Some are questioning whether the state school board violated Utah's Open and Public Meetings Act when it elected new leaders by secret ballot earlier this month.
On Dec. 7, board members voted to re-elect Debra Roberts as board chairwoman and elect David Crandall as vice chairman of the 15-member body, which oversees and guides education for about 600,000 students enrolled in the state's public schools.
As it has in years past, the board voted in its open meeting but conducted the vote by secret ballot choosing selections on paper without revealing who voted for whom. The Open and Public Meetings Act requires written minutes of an open meeting to include "a record, by individual member, of each vote taken by the public body."
The law also states, "An ordinance, resolution, rule, regulation, contract, or appointment may not be approved at a closed meeting."
Appointing leaders is not among the reasons listed within the law for which a public body may close a meeting to the public.
"I think it's very clear that secret ballots are not permitted under the Open Meetings Act," said Jeff Hunt, a Salt Lake City attorney who specializes in First Amendment issues.
Hunt, who has represented several local media outlets including The Salt Lake Tribune on unrelated First Amendment cases, said he doesn't think secret ballots are "consistent with the letter and spirit of the Open Meetings Act."
Roberts, who was chosen as chairwoman for the fifth time, said the board has often voted by secret ballot in the past. She said no one has expressed concern about the practice to the board during her tenure.
She said voting by secret ballot can help members vote more freely without fear of hurting fellow board members.
Roberts earned 10 votes while her opponent Tami Pyfer earned five. For the vice chairman spot, David Crandall earned 10 votes and his opponent, also Tami Pyfer, earned five.
Plus, Roberts said, the state Senate and House vote for their leaders secretly as well.
Senate President Wayne Niederhauser, R-Sandy, confirmed that the Senate majority caucus votes for its leaders in a closed meeting. But it appears that vote is legal because the Open and Public Meetings Act states political parties, political groups and political caucuses are not considered public bodies.
"These are people we've worked with and will work with," he said, "and I think that it's important to avoid feelings and potential animosity."
He said he can see arguments both in favor and against allowing a true public body to also vote for its leaders by secret ballot, but he empathizes with the argument that "silent votes" be allowed.
Hunt, however, said having to make uncomfortable decisions publicly "kind of goes along with the territory" of being an elected official.

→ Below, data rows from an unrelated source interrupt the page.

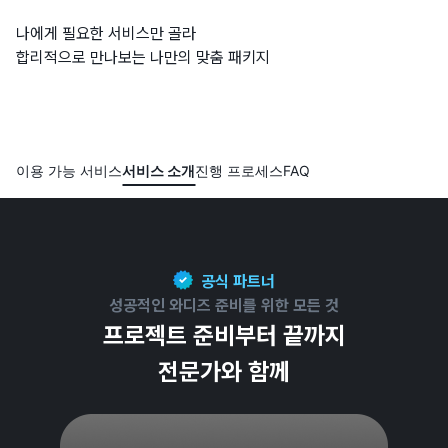
나에게 필요한 서비스만 골라
합리적으로 만나보는 나만의 맞춤 패키지
이용 가능 서비스
서비스 소개
진행 프로세스
FAQ
공식 파트너
성공적인 와디즈 준비를 위한 모든 것
프로젝트 준비부터 끝까지
전문가와 함께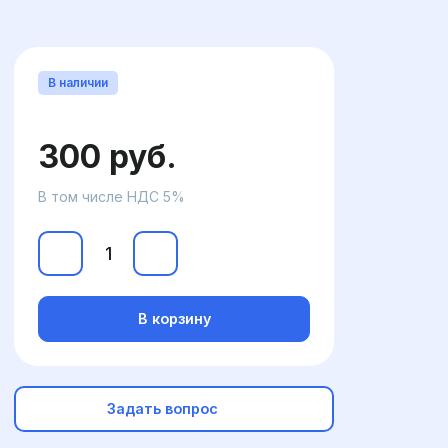
В наличии
300 руб.
В том числе НДС 5%
В корзину
Задать вопрос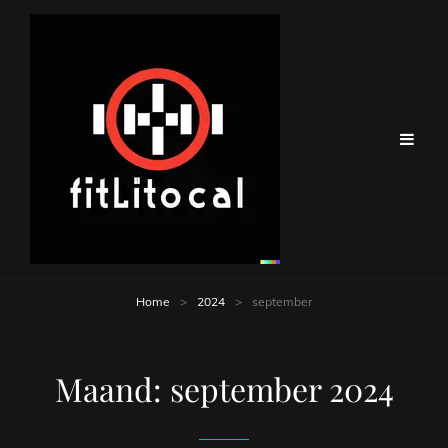
Home
>
2024
>
september
Maand:
september 2024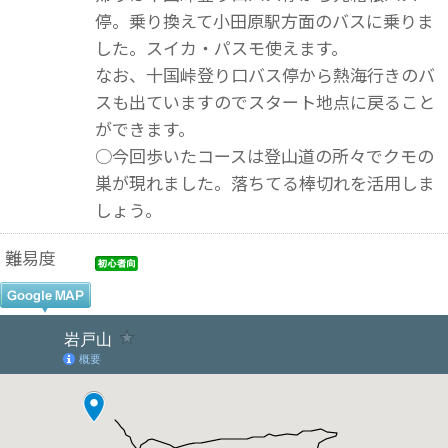
停。乗り換えて小田原駅方面のバスに乗りま
した。スイカ・パスモ使えます。
なお、十国峠登り口バス停から熱海行きのバ
スも出ていますのでスタート地点に戻ること
ができます。
○今回歩いたコースは登山道の所々でクモの
巣が現れました。落ちてる棒切れを活用しま
しょう。
難易度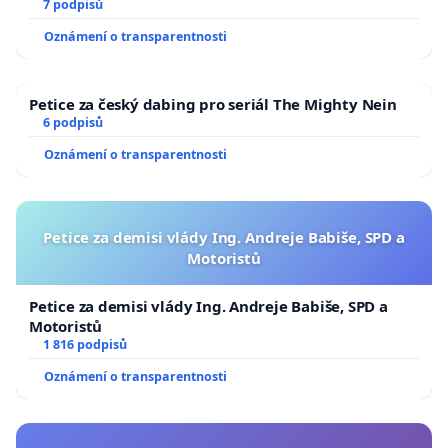
7 podpisů
Oznámení o transparentnosti
Petice za český dabing pro seriál The Mighty Nein
6 podpisů
Oznámení o transparentnosti
Petice za demisi vlády Ing. Andreje Babiše, SPD a
Motoristů
Petice za demisi vlády Ing. Andreje Babiše, SPD a
Motoristů
1 816 podpisů
Oznámení o transparentnosti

"You have to be prepared to make those decisions in view of the public," Hunt said. "That's just part of the public trust that you exercise and while it may be uncomfortable for certain members and maybe it would be easier to do it in a secret session, expediency and comfort are not the prime values served by the Open Meetings Act. Transparency and accountability are."
Hunt said the board would not necessarily have to redo its vote unless someone legally challenged it, getting a court to void the action.
Roberts said, barring such a legal challenge, it would be up to the board to decide whether to redo its vote or alter its bylaws to make the vote public in the future.
The board's own bylaws require the board to vote for its leaders by ballot, saying, "Each member will check the personal choice for Chair and Vice Chair."
The bylaws are silent on whether members must identify themselves on the ballots.
"If the board were made aware that might be a problem, then they as a body could decide whether to address it and change the process," Roberts said.